DATA FOR ANALYSIS Block Start

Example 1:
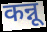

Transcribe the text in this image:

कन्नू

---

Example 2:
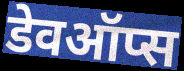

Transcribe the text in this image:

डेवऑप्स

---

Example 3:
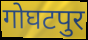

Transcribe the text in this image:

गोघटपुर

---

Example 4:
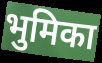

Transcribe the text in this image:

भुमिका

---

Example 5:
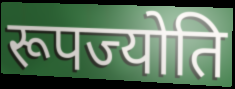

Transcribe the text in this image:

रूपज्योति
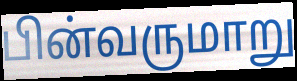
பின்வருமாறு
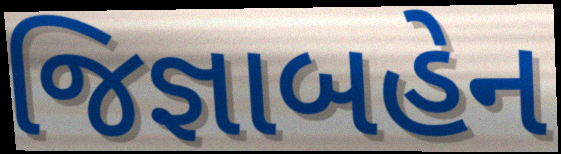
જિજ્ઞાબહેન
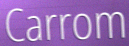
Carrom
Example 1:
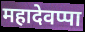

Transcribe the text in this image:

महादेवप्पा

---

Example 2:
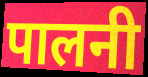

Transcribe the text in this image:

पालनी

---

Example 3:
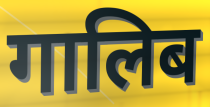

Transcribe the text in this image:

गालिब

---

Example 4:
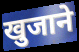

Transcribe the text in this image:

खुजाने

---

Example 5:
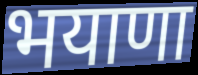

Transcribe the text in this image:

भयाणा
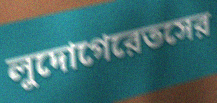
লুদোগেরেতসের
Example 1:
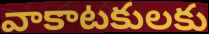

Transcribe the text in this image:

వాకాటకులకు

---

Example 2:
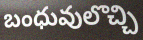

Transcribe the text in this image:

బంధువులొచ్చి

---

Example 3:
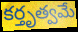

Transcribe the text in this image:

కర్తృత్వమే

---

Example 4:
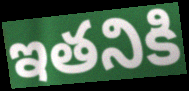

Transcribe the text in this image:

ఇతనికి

DATA FOR ANALYSIS Block End

EXERCISE PROMPT
The records above should be duplicated exactly, with none of their pictures kept.

EXERCISE RESPONSE
Example 1:

Transcribe the text in this image:

कन्नू

---

Example 2:

Transcribe the text in this image:

डेवऑप्स

---

Example 3:

Transcribe the text in this image:

गोघटपुर

---

Example 4:

Transcribe the text in this image:

भुमिका

---

Example 5:

Transcribe the text in this image:

रूपज्योति
பின்வருமாறு
જિજ્ઞાબહેન
Carrom
Example 1:

Transcribe the text in this image:

महादेवप्पा

---

Example 2:

Transcribe the text in this image:

पालनी

---

Example 3:

Transcribe the text in this image:

गालिब

---

Example 4:

Transcribe the text in this image:

खुजाने

---

Example 5:

Transcribe the text in this image:

भयाणा
লুদোগেরেতসের
Example 1:

Transcribe the text in this image:

వాకాటకులకు

---

Example 2:

Transcribe the text in this image:

బంధువులొచ్చి

---

Example 3:

Transcribe the text in this image:

కర్తృత్వమే

---

Example 4:

Transcribe the text in this image:

ఇతనికి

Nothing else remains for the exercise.